Once the images are set aside, print the remaining lines below exactly.

━━━━━ Source information ━━━━━

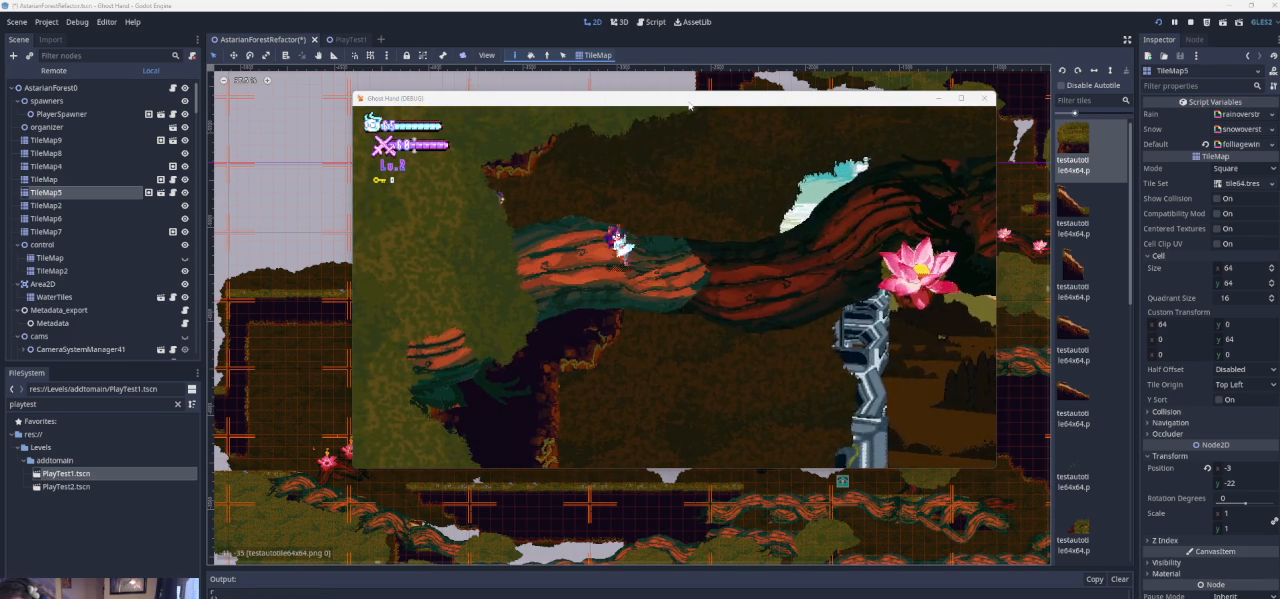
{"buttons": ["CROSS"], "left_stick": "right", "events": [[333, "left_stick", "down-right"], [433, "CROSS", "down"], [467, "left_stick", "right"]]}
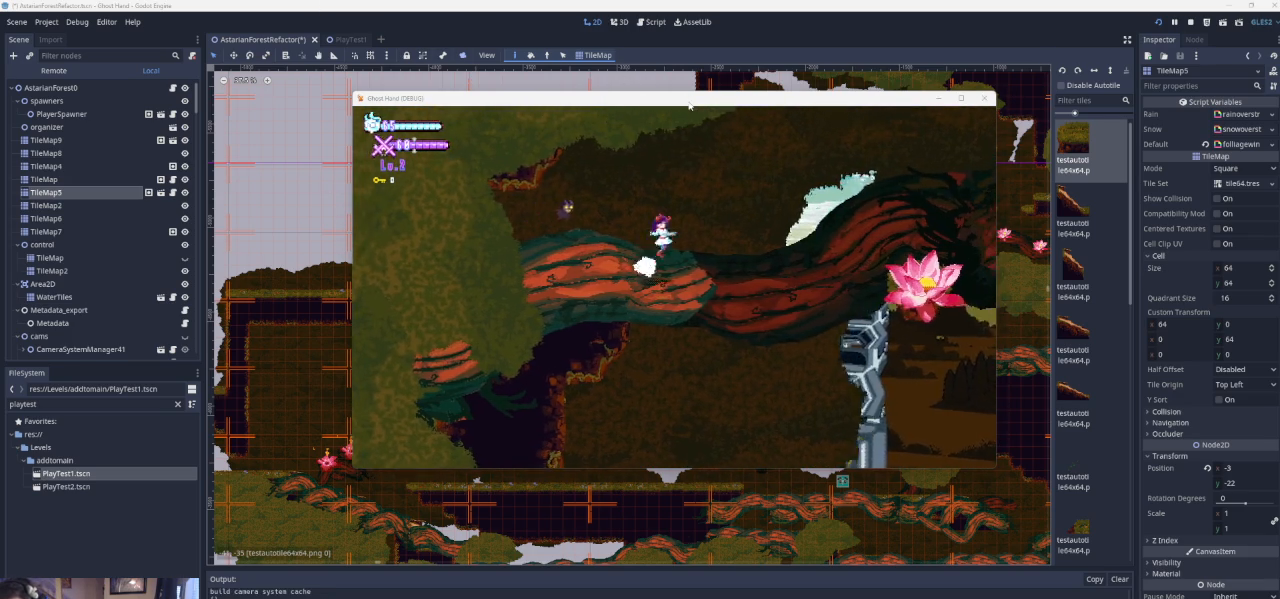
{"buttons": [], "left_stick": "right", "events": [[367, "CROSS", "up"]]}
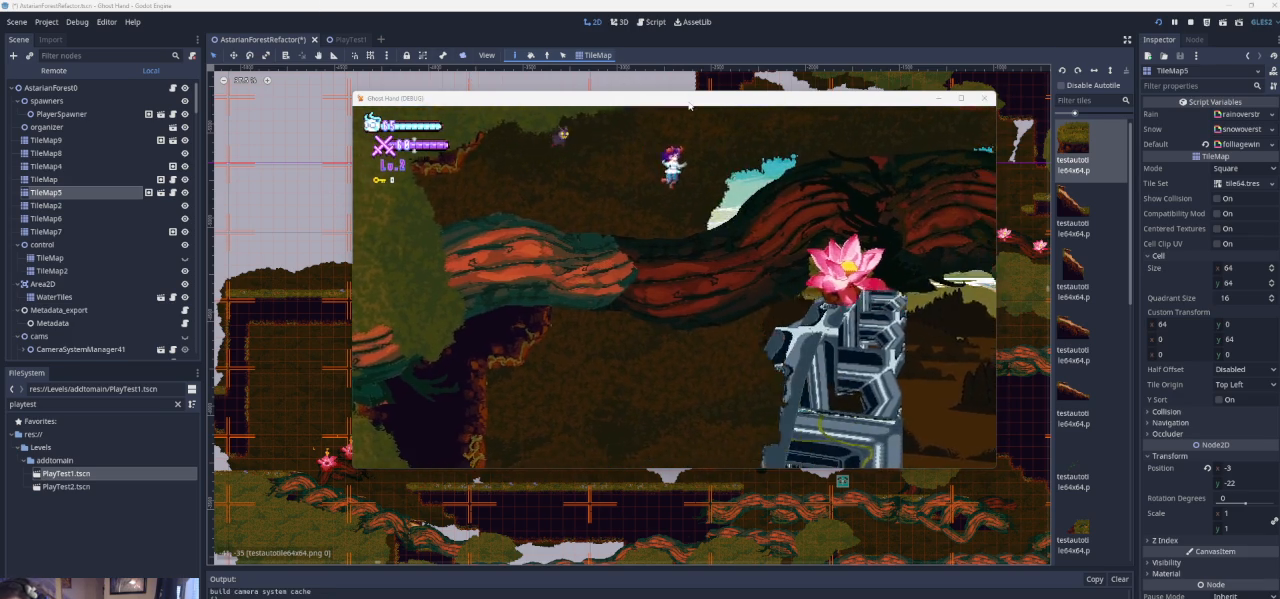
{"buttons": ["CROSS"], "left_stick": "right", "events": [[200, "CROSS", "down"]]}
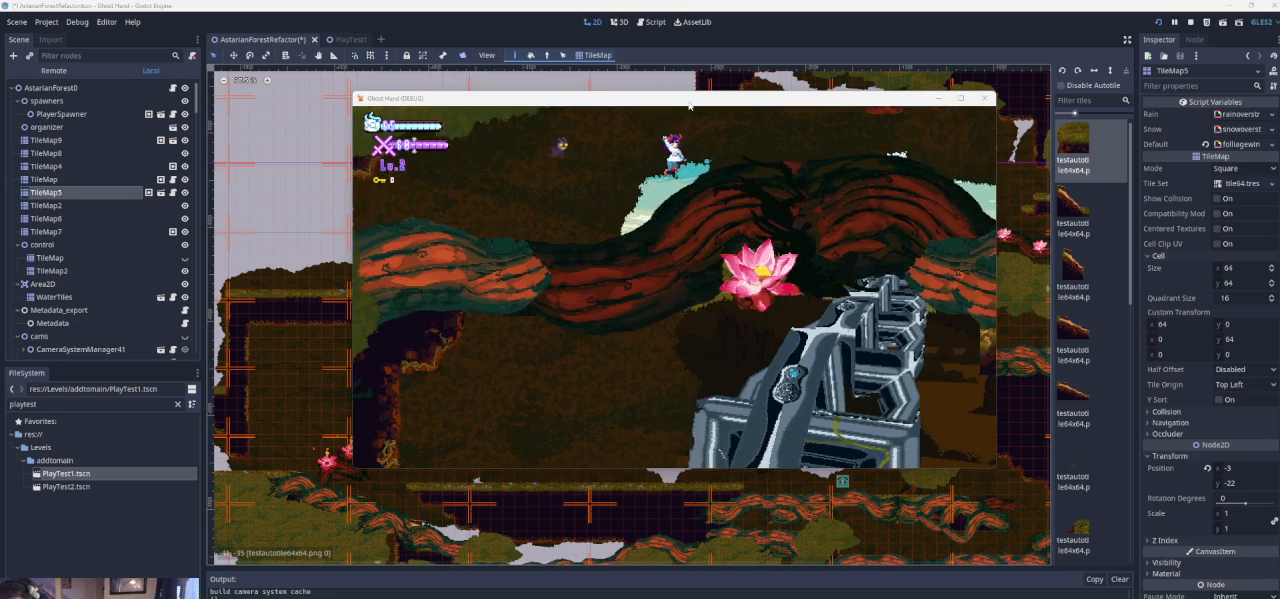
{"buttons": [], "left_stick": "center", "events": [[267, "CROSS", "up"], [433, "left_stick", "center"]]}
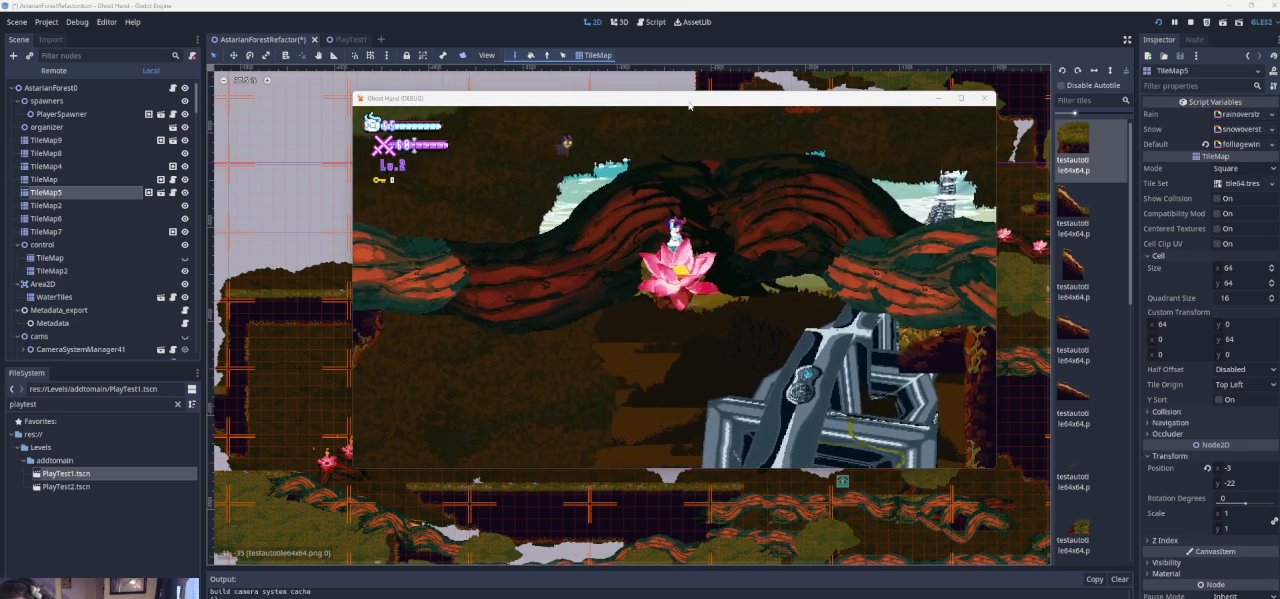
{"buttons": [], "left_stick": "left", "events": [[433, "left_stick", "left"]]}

━━━━━

Completed task -
{"buttons": ["CROSS"], "left_stick": "right", "events": [[333, "left_stick", "down-right"], [433, "CROSS", "down"], [467, "left_stick", "right"]]}
{"buttons": [], "left_stick": "right", "events": [[367, "CROSS", "up"]]}
{"buttons": ["CROSS"], "left_stick": "right", "events": [[200, "CROSS", "down"]]}
{"buttons": [], "left_stick": "center", "events": [[267, "CROSS", "up"], [433, "left_stick", "center"]]}
{"buttons": [], "left_stick": "left", "events": [[433, "left_stick", "left"]]}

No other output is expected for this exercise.